Advogada transexual tenta uma vaga em tribunal máximo da Venezuela

A advogada Tamara Adrián, 56 de idade – com doutorado na Universidade Francesa de Paris II e professora há quase 30 anos das duas principais universidades da Venezuela – é candidata a uma das cadeiras do Tribunal Supremo de Justiça, a mais alta corte do país venezuelano. Pelos seus predicados culturais e pelo seu destaque como operadora do Direito, a nomeação não seria nenhuma surpresa. Mas na imprensa de seu país ganha destaque a informação de que ela é transexual e lésbica.

Para a advogada, também ativista de direitos humanos, sua candidatura propõe ao tribunal um dilema. Ela diz que “se usassem critérios absolutamente objetivos, eu poderia ser indicada”. Mas ela acredita que as chances são mínimas, diante de uma Assembleia Nacional que qualifica de “homolesbotransfóbica” e que contesta a postura “politicamente independente” da advogada.

“Nunca fiz parte de partido político, sou uma pessoa de esquerda de formação, creio na liberdade humana e defendo os direitos humanos. Em consequência, não estou dentro do perfil que se quer ter no tribunal supremo, que é evidentemente de pessoas submissas” – resume ela.

Tamara é um dos 404 candidatos que postulam uma das nove novas vagas de titulares e 32 suplentes no TSJ venezuelano (equivalente ao STF brasileiro) para um período de 12 anos. Feita a pré-seleção pelo tribunal, os candidatos serão designados pela Assembleia Nacional, de maioria chavista, até o próximo dia 20.

“A seleção é fechada, não sei como são os critérios. Não é um processo aberto, transparente, público”, reclama Tamara, que chegou à terceira etapa do processo, de entrevistas.
 
Mudança de sexo

A cirurgia para mudança de sexo, não permitida na Venezuela, ocorreu há quatro anos. Tamara considera ser mais importante usar as palavras “transexual” e “lésbica” como categorias políticas para reivindicação de direitos. “Não me sinto muito diferente do que sempre fui. Não foi um processo fácil, mas nada é fácil quando se vai contra a corrente hegemônica em qualquer âmbito da vida” – conclui.

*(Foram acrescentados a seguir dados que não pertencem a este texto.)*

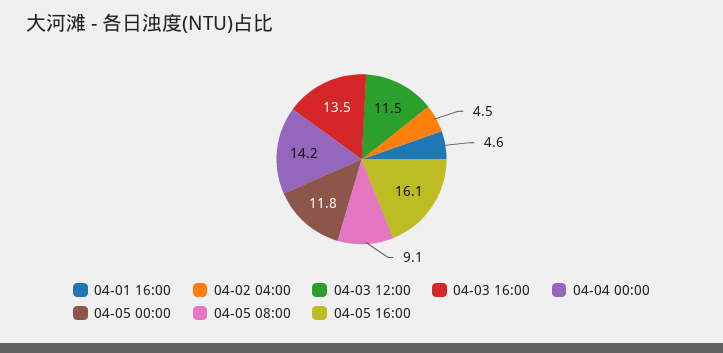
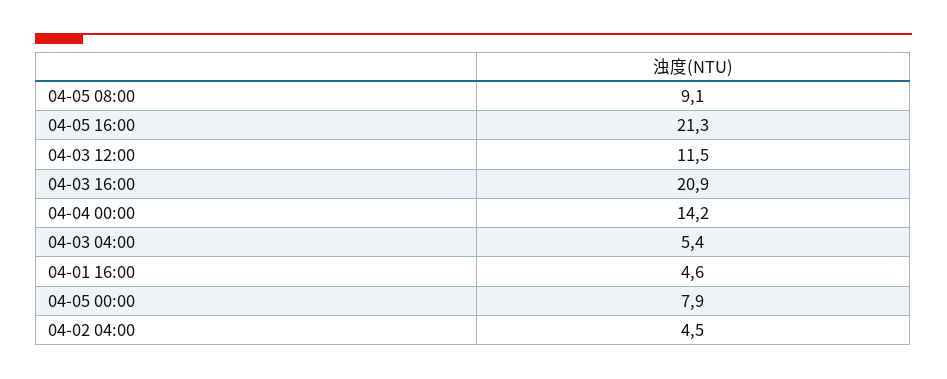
  {
    "04-01 16:00": 4.6,
    "04-02 04:00": 4.5,
    "04-03 12:00": 11.5,
-   "04-03 16:00": 13.5,
+   "04-03 16:00": 20.9,
    "04-04 00:00": 14.2,
-   "04-05 00:00": 11.8,
+   "04-05 00:00": 7.9,
    "04-05 08:00": 9.1,
-   "04-05 16:00": 16.1
+   "04-05 16:00": 21.3,
+   "04-03 04:00": 5.4
  }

No dia a dia, diz não sofrer mais preconceito. “Na verdade, o respaldo que tenho hoje não é somente de pessoas lésbicas, gays e transexuais, mas da comunidade de advogados e da comunidade em geral que me vê como alguém fiel a seus pensamentos e suficientemente independente para me realizar como pessoa”, afirma.
 
Na Venezuela, é possível trocar o nome na cédula de identidade, mas o documento anterior não é anulado e deve ser exibido ao lado do novo. Além disso, documentos anteriores à mudança de gênero, como diplomas e outros títulos, permanecem com o antigo nome.

“Isso não é igualdade, porque quando a pessoa vai procurar trabalho tem que explicar porque esse diploma que diz ‘Maria’ é na verdade de ‘Pedro’ e, obviamente, cria-se uma situação de discriminação tácita”, diz a advogada, ela própria vítima da regra que impõe que concorra à vaga no TSJ como Tomáz, seu nome antigo.